TEKS SUMBER.
□ □ □

OJK tak menginginkan apa yang
terjadi pada Kredit Usaha Rakyat (KUR) merembet ke yang lain. Kemacetan KUR
tahun lalu mencapai 4,2%, padahal batas toleransi kredit macet adalah 5%.
Kenyataan ini membuat pemerintah memangkas KUR sebanyak 30% menjadi Rp 20
trilliun pada tahun ini. Agar tak kecolongan lagi, pemerintah juga tak lagi
menggunakan BPD sebagai penyalur KUR. Sekarang hanya BRI, BNI, dan Mandiri yang
diberi kepercayaan menyalurkan KUR.
Masyarakat belum paham benar dengan
kebijakan ekonomi Presiden Joko Widodo dengan kabinet kerjanya, yang masyarakat
rasakan adalah harga BBM naik tinggi dan turun sedikit padahal harga minyak
dunia lagi jatuh, harga-harga barang di pasar melambung tinggi, belum lagi isu
PHK masal dari berbagai perusahaan besar yang siap angkat kaki dari Indonesia.

□ □ □

ENTRI DATA.
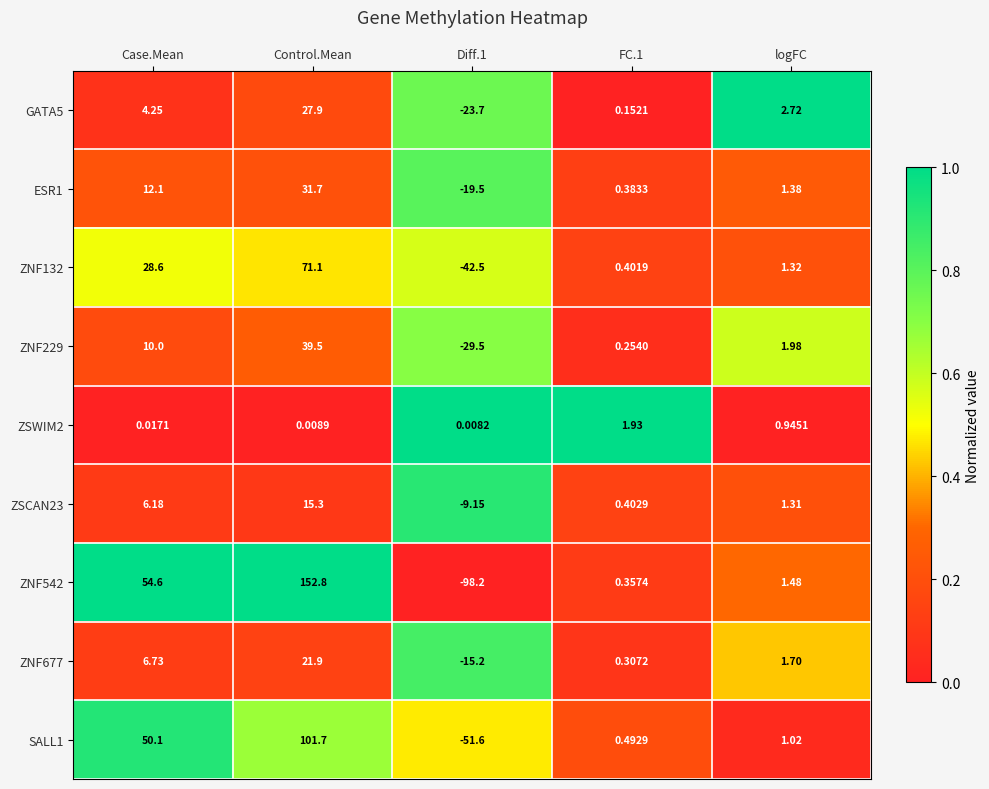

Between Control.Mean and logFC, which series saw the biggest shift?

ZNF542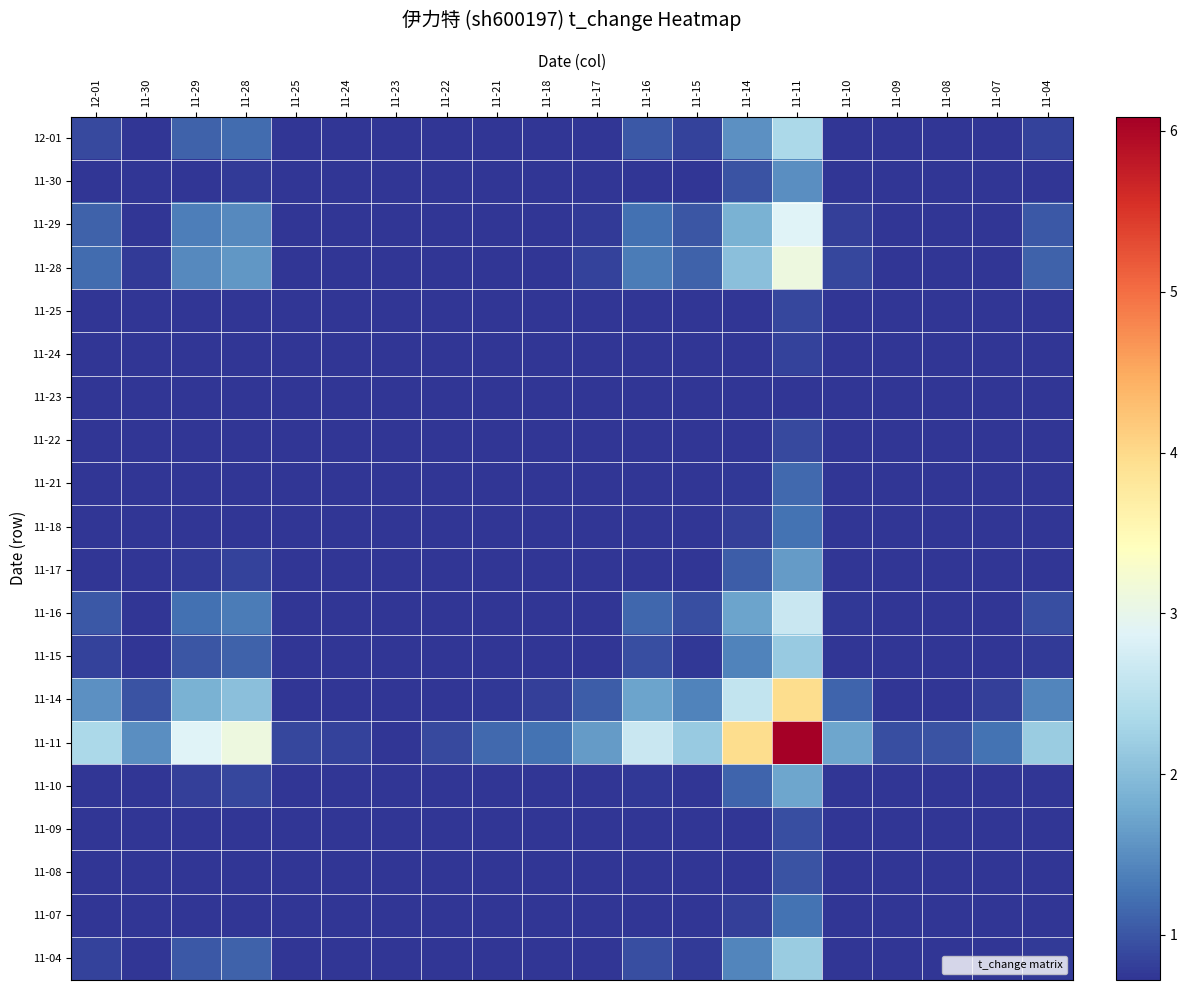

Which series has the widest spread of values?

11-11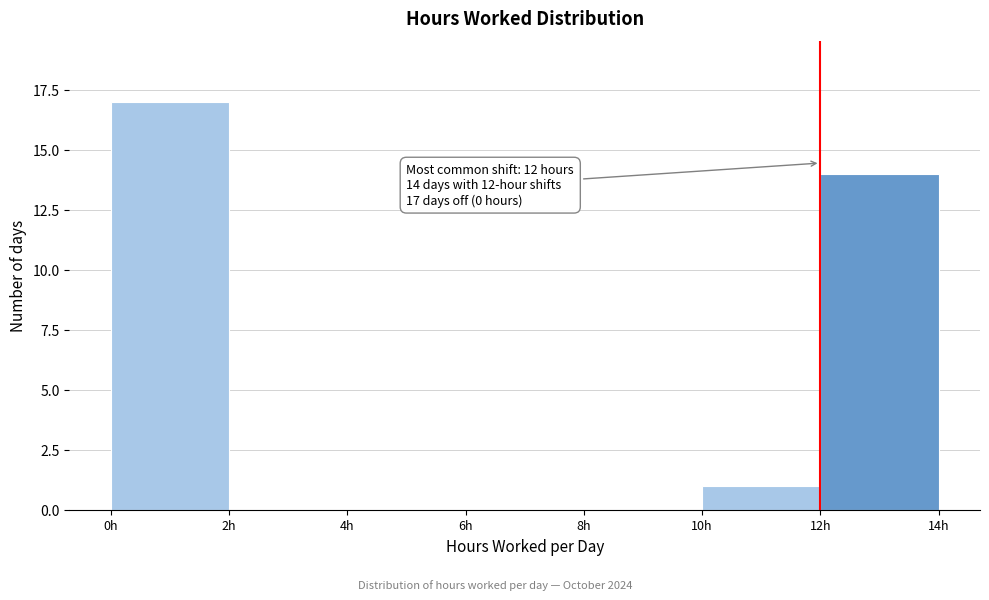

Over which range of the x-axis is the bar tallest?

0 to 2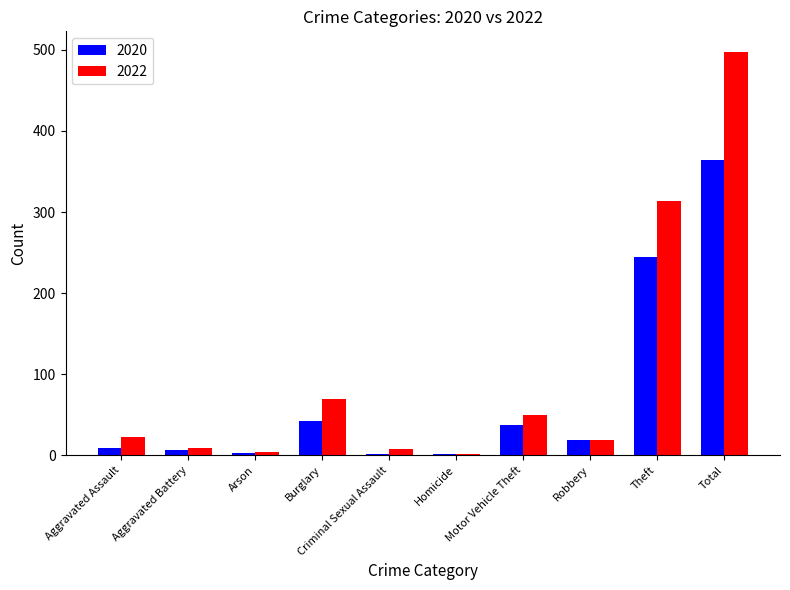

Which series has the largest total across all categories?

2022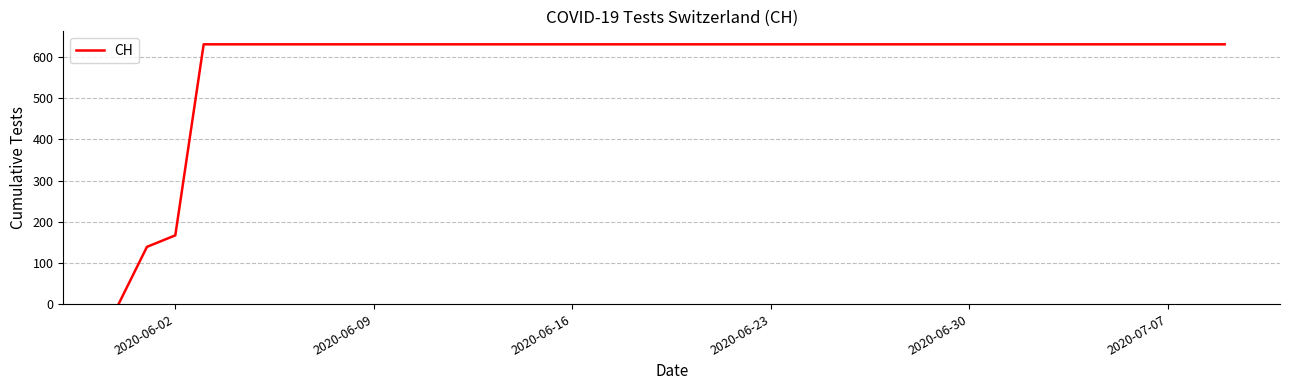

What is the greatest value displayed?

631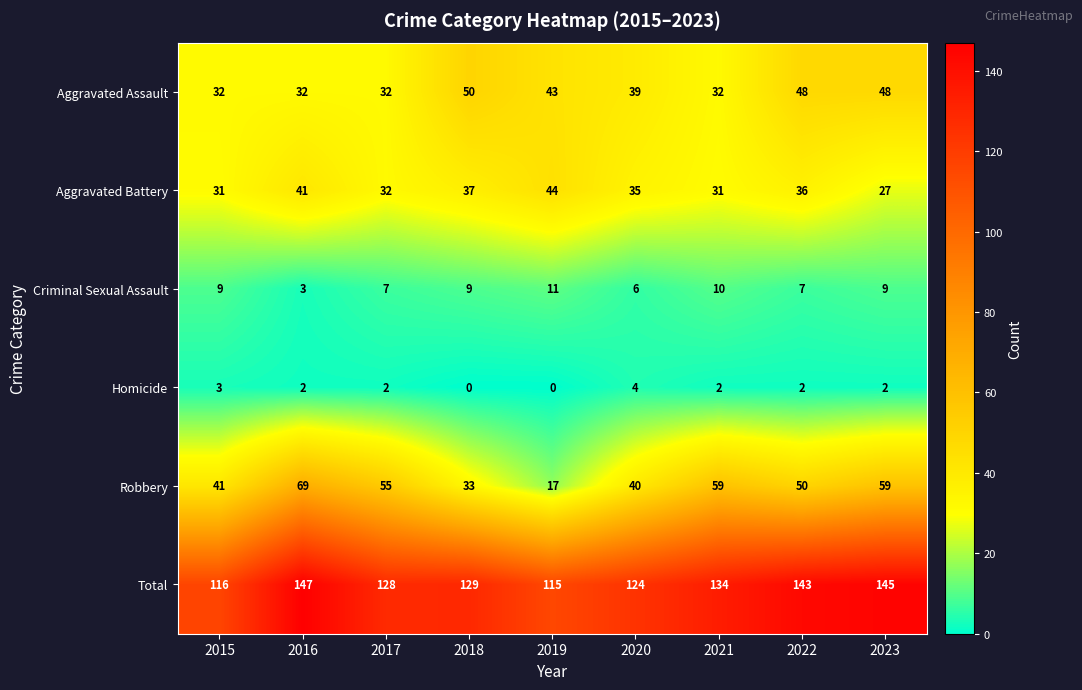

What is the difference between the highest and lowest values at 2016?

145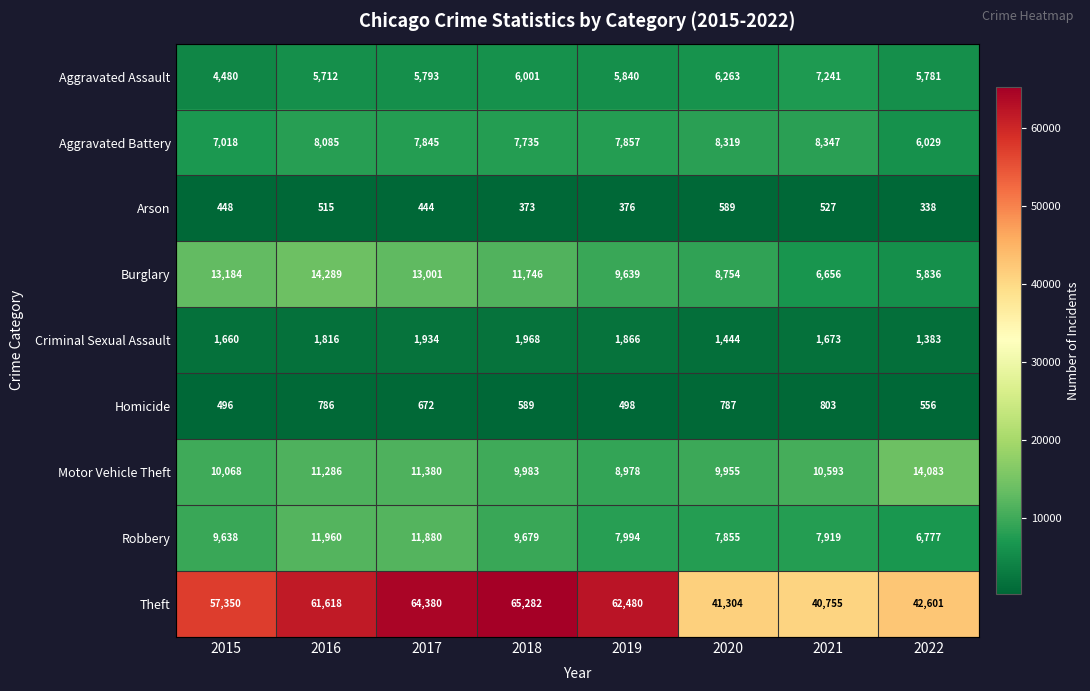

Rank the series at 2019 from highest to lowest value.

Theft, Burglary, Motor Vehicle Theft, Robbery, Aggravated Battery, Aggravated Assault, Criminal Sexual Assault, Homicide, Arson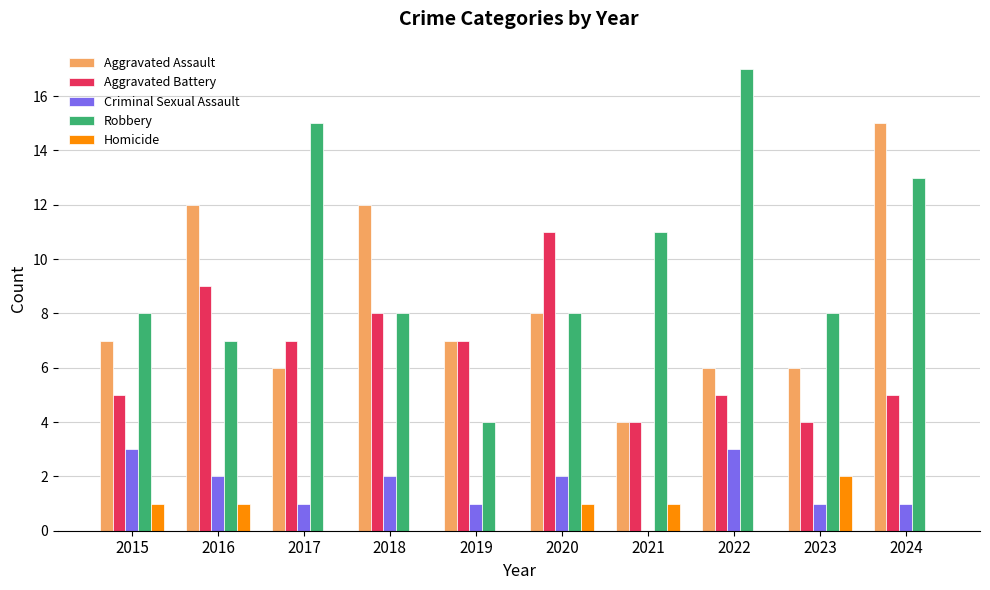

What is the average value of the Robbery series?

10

□ □ □

DAFTAR TUGAS.
1. Ringkaslah paragraf dalam teks sumber tentang Kredit Usaha Rakyat yang diawali "OJK tak menginginkan" menjadi daftar butir yang memuat fakta-fakta pokoknya.
2. Lanjutkan teks sumber tentang Kredit Usaha Rakyat dan kebijakan ekonomi pemerintah mulai dari kalimat sesudah kalimat terakhirnya.

DAFTAR JAWABAN.
1.
- OJK tidak menginginkan masalah pada Kredit Usaha Rakyat (KUR) merembet ke yang lain.
- Kredit macet KUR tahun lalu mencapai 4,2%, sedangkan batas toleransi kredit macet adalah 5%.
- Akibatnya, pemerintah memangkas KUR sebesar 30% menjadi Rp 20 triliun pada tahun ini.
- Pemerintah tidak lagi menggunakan BPD sebagai penyalur KUR. Kini hanya BRI, BNI, dan Mandiri yang dipercaya menyalurkannya.

2.
Sejatinya Masyarakat Ekonomi ASEAN (MEA) yang telah di berlakukan di
negara-negara ASEAN bisa kita mamfaatkan sebagai ajang menunjukan jati diri
bangsa dalam bidang perekomiaan tapi apa daya negara kita masih sebagai
penonton dan siap digempur oleh tenaga kerja asing dan produk luar negeri yang
berwara-wiri di Indonesia. Ada apa
dengan perekonomian negeri kita? hingga reshuffle di Kabinet kerja Jokowi belum
lama inipun belum bisa meningkatakan perekonomian di Indonesia. Dan secara fakta Indonesia belum siap menghadapi MEA dan pasar
bebas.
Kondisi
Ekonomi di Aceh
Setali tiga
uang dengan perekonomian nasional, Pertumbuhan ekonomi Aceh melemah pada triwulan II tahun 2015 sebesar
-1,72%, jauh berada di bawah proyeksi yang dibuat pada triwulan lalu yang
diperkirakan pertumbuhan ekonomi sebesar 0,54–1,54%. Perekonomian Aceh pada
triwulan III diperkirakan masih akan terkontraksi sebesar 1,84%-0,84%.
Demikian hasil kajian Bank
Indonesia (BI) terhadap Ekonomi dan Keuangan Regional Provinsi Aceh
Triwulan II 2015 yang dipublikasikan lewat laman resmi BI pada Agustus ini.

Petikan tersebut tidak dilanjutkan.